Page extract:
+-------+
# Carrying people water and other things you want on your person



## SailorGriz (Nov 28, 2010)

Just curious what other people do.

I started carrying my Camelbak (off brand, but works the same) when I go on rides longer than a few minutes. I've found over the years that I need a pretty constant influx of quite a bit of water and the Camelbak is the most convenient way I've found to get a sip while riding.

The pack also has enough room for extra gloves, a light jacket, snacks, GPS, Spot emergency locator, and a few other odds and ends that I want with ME, not just on the horse. If I get tossed and Mr. Big decides to meet me in the next county, there are a few things I want with me, not him!

I've tried the water bottle in the pommel bag routine and it didn't work very well for me--although it'd probably work better now that I'm more comfortable sitting the horse! But that doesn't solve the problem of other stuff I want with me, anyway.


----------



## Nokota (Jan 6, 2011)

I have a leather bottle holder that hangs off my rope strap. Holds a water bottle of the style you see bikers have on their road bikes. It hangs down right in front of my left leg but does not interfere with my leg. I always have it with me as I seem to get thirsty while riding. I will try to get a pic up for you later but again, my photo hosting web site is down.


----------



## Trails (Jan 28, 2009)

Water bottle (s) go in my pommel bags. I tried the Camelbak rig and didn't like it, left like it caused my balance to shift.

For the items that I keep on my person (cell phone, E-kit, etc) I use my fly fishing vest, lots of pockets for lots O' things. The vest is light weight and also fits well under a jacket.


----------



## SailorGriz (Nov 28, 2010)

I have a safari style vest I'm going to try this summer. It has gobs of pockets, but won't work well under a jacket. Hadn't thought about a fly fishing vest. 

I used a flight vest with a built in camelbak style carrier on my ATV. I think it'd be pretty hot for riding a horse, but might work in milder weather.


----------



## kiwigirl (Sep 30, 2009)

I have just started using my camelbak on rides too. I really like it though I am not completely comfortable with it as yet but I figure that the more I use it the more normal it will come to feel. I started using my camelbak because I can not for the life of me find my saddle bags - ******ed if I know where they have got to. But the bonus of my camelbak is that I can carry the stuff that I want to with no hassle whereas with my saddle bags I had to stuff them with newspaper to stop my stuff rattling around in them. With my camelbak I can carry 2 litres of water, cell phone, lunch, sunscreen, chapstick, smokes and a lighter all very conveniently. And also I like having them on me rather than the horse too, certainly safer if I come off and am hurt.
+-------+
Dataset section:
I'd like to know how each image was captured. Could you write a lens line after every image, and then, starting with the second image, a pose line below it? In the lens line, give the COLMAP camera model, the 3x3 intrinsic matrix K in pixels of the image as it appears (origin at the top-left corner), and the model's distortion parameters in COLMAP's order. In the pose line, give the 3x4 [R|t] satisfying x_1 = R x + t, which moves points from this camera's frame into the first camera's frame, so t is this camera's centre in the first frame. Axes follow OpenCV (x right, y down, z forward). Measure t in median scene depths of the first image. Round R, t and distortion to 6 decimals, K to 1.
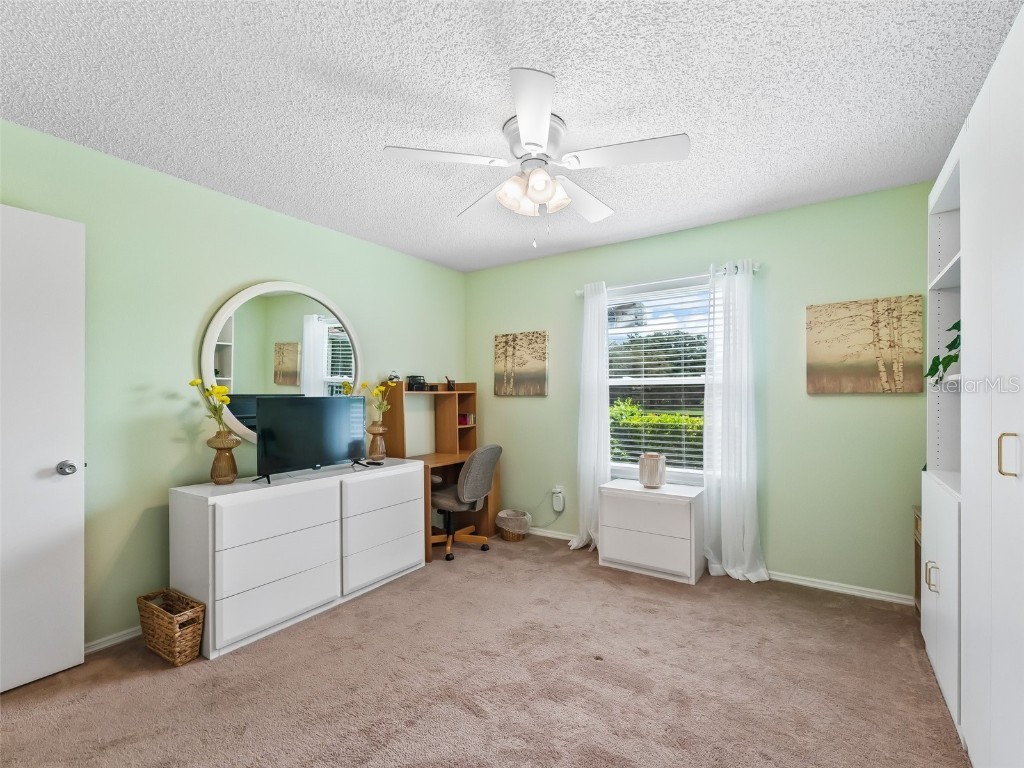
lens RADIAL K [[468.6, 0, 512.6], [0, 468.6, 384.8], [0, 0, 1]] dist [-0.002199, -0.000775]
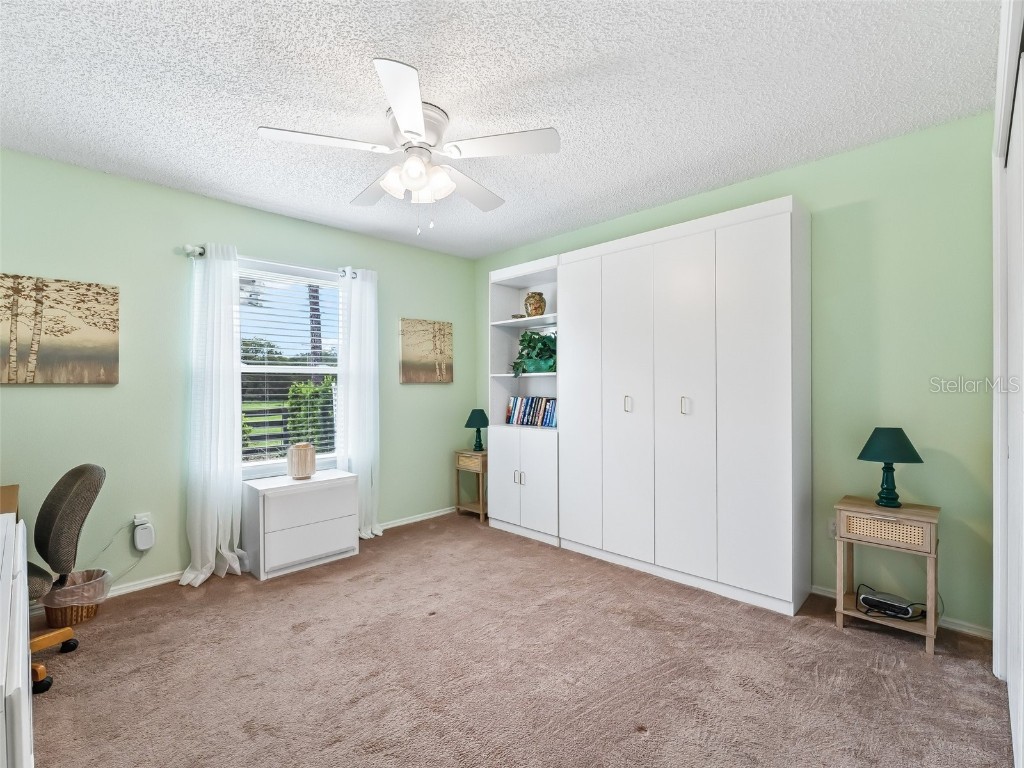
lens RADIAL K [[477.9, 0, 512.7], [0, 477.9, 377.8], [0, 0, 1]] dist [-0.002264, -0.000788]
pose [[0.175709, 0.018424, 0.984270, -0.609109], [-0.016670, 0.999737, -0.015738, 0.018824], [-0.984301, -0.013643, 0.175970, 0.402580]]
+-------+
What is being asked:
Please answer these questions from the riding thread:
1. What does Nokota's leather bottle holder hang from?
2. What does Trails wear to carry items kept on the person?
3. How much water can kiwigirl carry in the camelbak?
The listing comes from a separate source.

Expected answer:
1. The rope strap.
2. A fly fishing vest.
3. 2 litres.